VIMAL Vs. ABBOTT HEALTHCARE PVT. LTD
LAWS(MPH)-2020-3-18
HIGH COURT OF MADHYA PRADESH
Decided on March 04,2020

VIMAL Appellant
VERSUS
Abbott Healthcare Pvt. Ltd Respondents


Referred Judgements :-

SANAT KUMAR VS. PARKE DAVIS (INDIA) LTD [REFERRED TO]
R.R. IYER VS. R.P.G. LIFE SCIENCES LTD [REFERRED TO]
H R ADYANTHAYA OTHERS VS. SANDOZ INDIA LTD [REFERRED TO]
RHONE POULENC INDIA LIMITED VS. STATE OF UTTAR PRADESH [REFERRED TO]
SANAT KUMAR VS. PARKE DAVIS INDIA LTD [REFERRED TO]
DEEPAK KUMAR VS. THE STATE OF BIHAR, DEPARTMENT OF LABOUR EMPLOYMENT AND TRAINING AND ORS. [REFERRED TO]


JUDGEMENT

- (1.)By this petition the petitioner has challenged the award of the Labour Court dated 28.3.2019, whereby the reference has been dismissed on the ground that the petitioner is not a workman within the meaning of Section 2(s) of the Industrial Disputes Act, 1947, therefore, the dispute does not fall within the jurisdiction of the labour court.
(2.)The brief facts are that the petitioner was appointed as Key Account manager and was working as sales promotion employee with the respondent-Company, which is involved in sale of medicines and providing health care services and the services of the petitioner were terminated by order dated 22.4.2017. The Labour Commissioner, Indore had made a reference to the Labour Court in respect of correctness and validity of termination of the petitioner's services.

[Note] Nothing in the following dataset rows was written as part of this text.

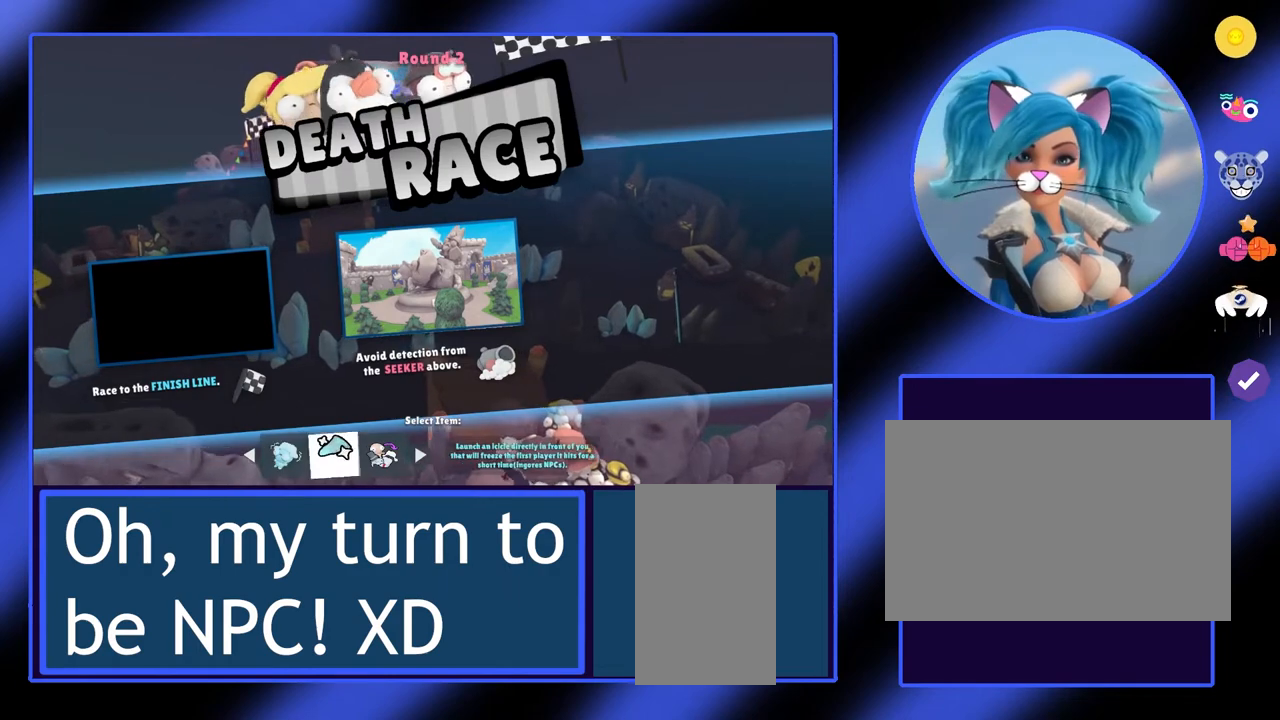
{"keys": [], "mouse": [], "events": []}
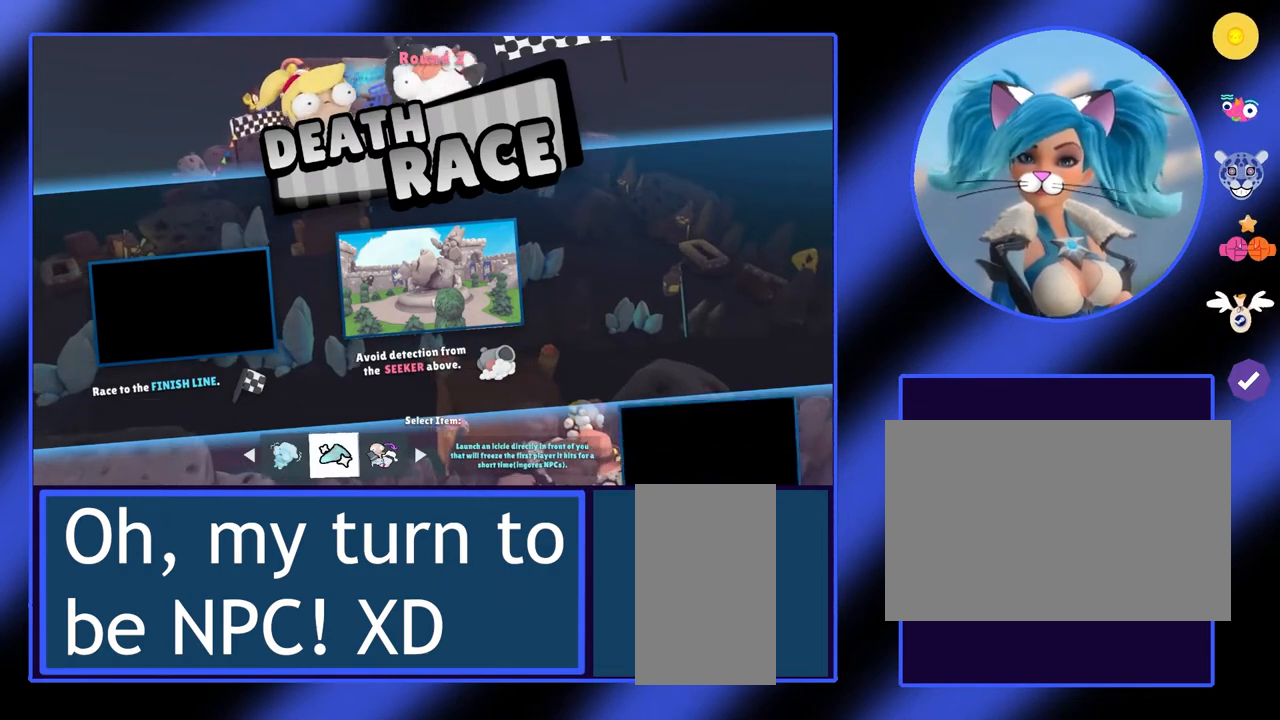
{"keys": [], "mouse": [], "events": []}
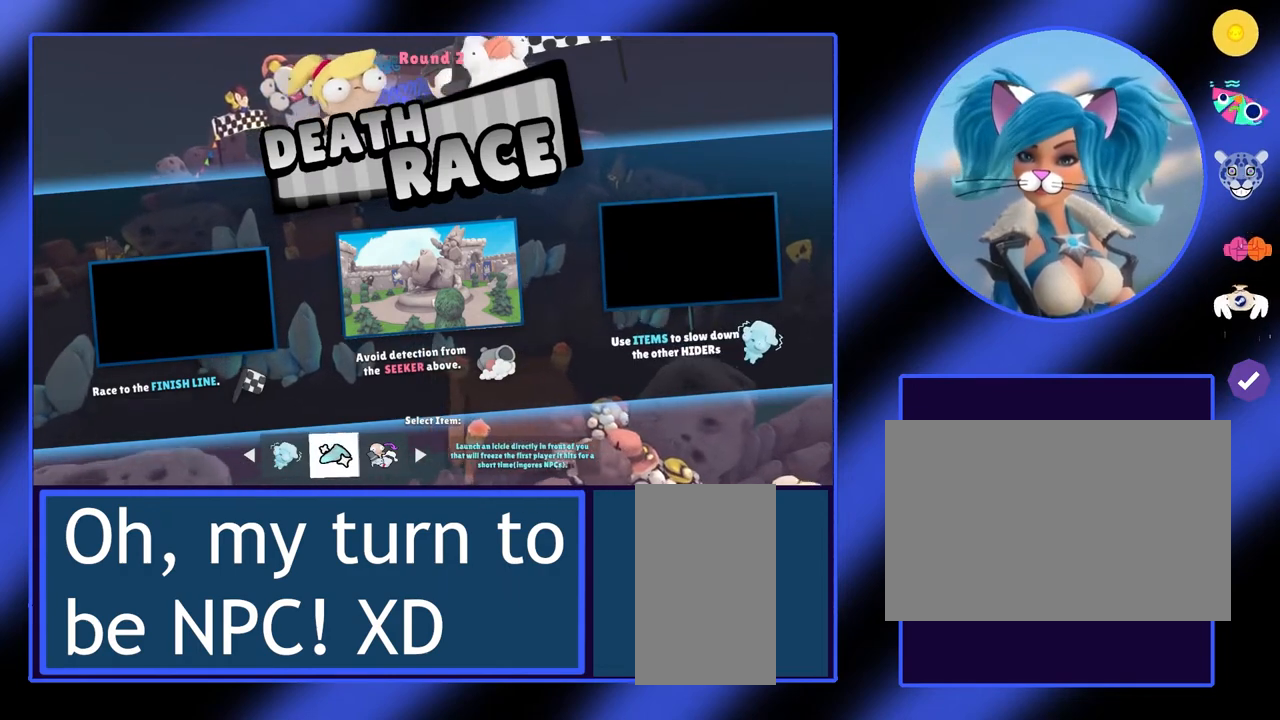
{"keys": [], "mouse": [], "events": []}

Petitioner had filed the claim before the Labour Court with the plea that he had worked on the different posts; such as Marketing Executive, Sr. Marketing Executive, Dy. RBM and Key Account Manager but the basic work of the petitioner was of medical representative and his initial appointment was in the year 2008 and he was covered within the meaning of Workmen under Section 2(s) of the Industrial Disputes Act and Sales Promotion Employees (Conditions of Service) Act , 1976 (for short "the Act of 1976"). A further plea was raised that his services were terminated by adopting unfair labour practice, without conducting any enquiry and without giving any retrenchment compensation.
(3.)The respondent by filing the reply had taken the stand that the petitioner was an employee of the managerial capacity and his main work was of management and administration and he had the power to spent up to Rs.5,000/- per month, hence he does not fall within the meaning of workmen under Section 2(s) of the Industrial Disputes Act and his services were terminated by following the due procedure.